(Records from a collection)
********************

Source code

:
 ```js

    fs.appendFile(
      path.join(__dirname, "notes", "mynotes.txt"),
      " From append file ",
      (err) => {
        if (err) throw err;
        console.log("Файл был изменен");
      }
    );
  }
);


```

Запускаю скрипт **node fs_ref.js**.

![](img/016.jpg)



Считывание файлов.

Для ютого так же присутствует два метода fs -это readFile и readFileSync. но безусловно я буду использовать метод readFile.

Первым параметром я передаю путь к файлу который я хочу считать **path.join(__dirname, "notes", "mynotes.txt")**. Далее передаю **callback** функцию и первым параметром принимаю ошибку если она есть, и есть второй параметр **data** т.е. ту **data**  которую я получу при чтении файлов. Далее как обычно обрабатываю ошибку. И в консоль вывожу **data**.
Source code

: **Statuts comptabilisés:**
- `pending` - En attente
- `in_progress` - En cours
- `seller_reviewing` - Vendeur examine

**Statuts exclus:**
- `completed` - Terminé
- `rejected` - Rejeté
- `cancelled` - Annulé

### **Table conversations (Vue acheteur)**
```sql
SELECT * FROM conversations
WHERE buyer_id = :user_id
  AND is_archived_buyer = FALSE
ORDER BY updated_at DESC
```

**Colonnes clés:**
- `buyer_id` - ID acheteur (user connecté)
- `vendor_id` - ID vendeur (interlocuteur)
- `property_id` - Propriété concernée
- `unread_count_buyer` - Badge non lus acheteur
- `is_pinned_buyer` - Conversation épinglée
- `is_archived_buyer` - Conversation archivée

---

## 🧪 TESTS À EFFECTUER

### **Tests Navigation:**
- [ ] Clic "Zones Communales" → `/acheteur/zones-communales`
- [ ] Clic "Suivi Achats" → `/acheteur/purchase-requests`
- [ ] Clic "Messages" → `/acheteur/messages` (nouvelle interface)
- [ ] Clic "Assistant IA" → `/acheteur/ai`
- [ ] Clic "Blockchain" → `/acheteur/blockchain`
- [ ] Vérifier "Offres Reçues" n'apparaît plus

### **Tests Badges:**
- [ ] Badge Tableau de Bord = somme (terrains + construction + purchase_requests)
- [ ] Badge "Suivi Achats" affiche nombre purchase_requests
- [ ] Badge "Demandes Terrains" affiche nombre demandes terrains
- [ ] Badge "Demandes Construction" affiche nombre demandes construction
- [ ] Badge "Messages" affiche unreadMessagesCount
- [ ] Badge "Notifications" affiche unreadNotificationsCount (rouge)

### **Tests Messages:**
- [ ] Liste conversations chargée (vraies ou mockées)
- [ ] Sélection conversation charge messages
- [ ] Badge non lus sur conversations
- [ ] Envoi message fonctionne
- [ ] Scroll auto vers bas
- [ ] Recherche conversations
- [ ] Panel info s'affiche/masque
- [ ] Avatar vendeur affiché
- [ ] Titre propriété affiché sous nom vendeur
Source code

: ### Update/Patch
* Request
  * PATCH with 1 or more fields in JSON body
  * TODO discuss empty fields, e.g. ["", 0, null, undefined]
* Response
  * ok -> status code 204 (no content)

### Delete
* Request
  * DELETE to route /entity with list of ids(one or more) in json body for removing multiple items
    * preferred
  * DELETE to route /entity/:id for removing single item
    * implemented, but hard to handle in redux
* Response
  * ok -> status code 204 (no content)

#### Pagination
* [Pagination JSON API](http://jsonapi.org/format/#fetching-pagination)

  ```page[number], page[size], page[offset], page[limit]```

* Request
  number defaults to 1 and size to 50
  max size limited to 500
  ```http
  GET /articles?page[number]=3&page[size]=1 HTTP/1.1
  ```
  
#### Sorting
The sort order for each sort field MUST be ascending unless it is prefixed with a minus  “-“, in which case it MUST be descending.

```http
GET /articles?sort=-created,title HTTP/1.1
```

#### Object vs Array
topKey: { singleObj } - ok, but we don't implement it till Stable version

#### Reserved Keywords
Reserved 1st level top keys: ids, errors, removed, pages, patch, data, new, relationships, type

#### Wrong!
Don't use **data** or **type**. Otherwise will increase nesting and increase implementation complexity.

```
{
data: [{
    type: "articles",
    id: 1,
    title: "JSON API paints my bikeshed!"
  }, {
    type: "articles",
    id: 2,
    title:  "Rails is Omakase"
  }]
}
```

********************

**Work to complete:** A verbatim reproduction of all the records above is the expected answer.

**Response area:**
Source code

:
 ```js

    fs.appendFile(
      path.join(__dirname, "notes", "mynotes.txt"),
      " From append file ",
      (err) => {
        if (err) throw err;
        console.log("Файл был изменен");
      }
    );
  }
);


```

Запускаю скрипт **node fs_ref.js**.

![](img/016.jpg)



Считывание файлов.

Для ютого так же присутствует два метода fs -это readFile и readFileSync. но безусловно я буду использовать метод readFile.

Первым параметром я передаю путь к файлу который я хочу считать **path.join(__dirname, "notes", "mynotes.txt")**. Далее передаю **callback** функцию и первым параметром принимаю ошибку если она есть, и есть второй параметр **data** т.е. ту **data**  которую я получу при чтении файлов. Далее как обычно обрабатываю ошибку. И в консоль вывожу **data**.
Source code

: **Statuts comptabilisés:**
- `pending` - En attente
- `in_progress` - En cours
- `seller_reviewing` - Vendeur examine

**Statuts exclus:**
- `completed` - Terminé
- `rejected` - Rejeté
- `cancelled` - Annulé

### **Table conversations (Vue acheteur)**
```sql
SELECT * FROM conversations
WHERE buyer_id = :user_id
  AND is_archived_buyer = FALSE
ORDER BY updated_at DESC
```

**Colonnes clés:**
- `buyer_id` - ID acheteur (user connecté)
- `vendor_id` - ID vendeur (interlocuteur)
- `property_id` - Propriété concernée
- `unread_count_buyer` - Badge non lus acheteur
- `is_pinned_buyer` - Conversation épinglée
- `is_archived_buyer` - Conversation archivée

---

## 🧪 TESTS À EFFECTUER

### **Tests Navigation:**
- [ ] Clic "Zones Communales" → `/acheteur/zones-communales`
- [ ] Clic "Suivi Achats" → `/acheteur/purchase-requests`
- [ ] Clic "Messages" → `/acheteur/messages` (nouvelle interface)
- [ ] Clic "Assistant IA" → `/acheteur/ai`
- [ ] Clic "Blockchain" → `/acheteur/blockchain`
- [ ] Vérifier "Offres Reçues" n'apparaît plus

### **Tests Badges:**
- [ ] Badge Tableau de Bord = somme (terrains + construction + purchase_requests)
- [ ] Badge "Suivi Achats" affiche nombre purchase_requests
- [ ] Badge "Demandes Terrains" affiche nombre demandes terrains
- [ ] Badge "Demandes Construction" affiche nombre demandes construction
- [ ] Badge "Messages" affiche unreadMessagesCount
- [ ] Badge "Notifications" affiche unreadNotificationsCount (rouge)

### **Tests Messages:**
- [ ] Liste conversations chargée (vraies ou mockées)
- [ ] Sélection conversation charge messages
- [ ] Badge non lus sur conversations
- [ ] Envoi message fonctionne
- [ ] Scroll auto vers bas
- [ ] Recherche conversations
- [ ] Panel info s'affiche/masque
- [ ] Avatar vendeur affiché
- [ ] Titre propriété affiché sous nom vendeur
Source code

: ### Update/Patch
* Request
  * PATCH with 1 or more fields in JSON body
  * TODO discuss empty fields, e.g. ["", 0, null, undefined]
* Response
  * ok -> status code 204 (no content)

### Delete
* Request
  * DELETE to route /entity with list of ids(one or more) in json body for removing multiple items
    * preferred
  * DELETE to route /entity/:id for removing single item
    * implemented, but hard to handle in redux
* Response
  * ok -> status code 204 (no content)

#### Pagination
* [Pagination JSON API](http://jsonapi.org/format/#fetching-pagination)

  ```page[number], page[size], page[offset], page[limit]```

* Request
  number defaults to 1 and size to 50
  max size limited to 500
  ```http
  GET /articles?page[number]=3&page[size]=1 HTTP/1.1
  ```
  
#### Sorting
The sort order for each sort field MUST be ascending unless it is prefixed with a minus  “-“, in which case it MUST be descending.

```http
GET /articles?sort=-created,title HTTP/1.1
```

#### Object vs Array
topKey: { singleObj } - ok, but we don't implement it till Stable version

#### Reserved Keywords
Reserved 1st level top keys: ids, errors, removed, pages, patch, data, new, relationships, type

#### Wrong!
Don't use **data** or **type**. Otherwise will increase nesting and increase implementation complexity.

```
{
data: [{
    type: "articles",
    id: 1,
    title: "JSON API paints my bikeshed!"
  }, {
    type: "articles",
    id: 2,
    title:  "Rails is Omakase"
  }]
}
```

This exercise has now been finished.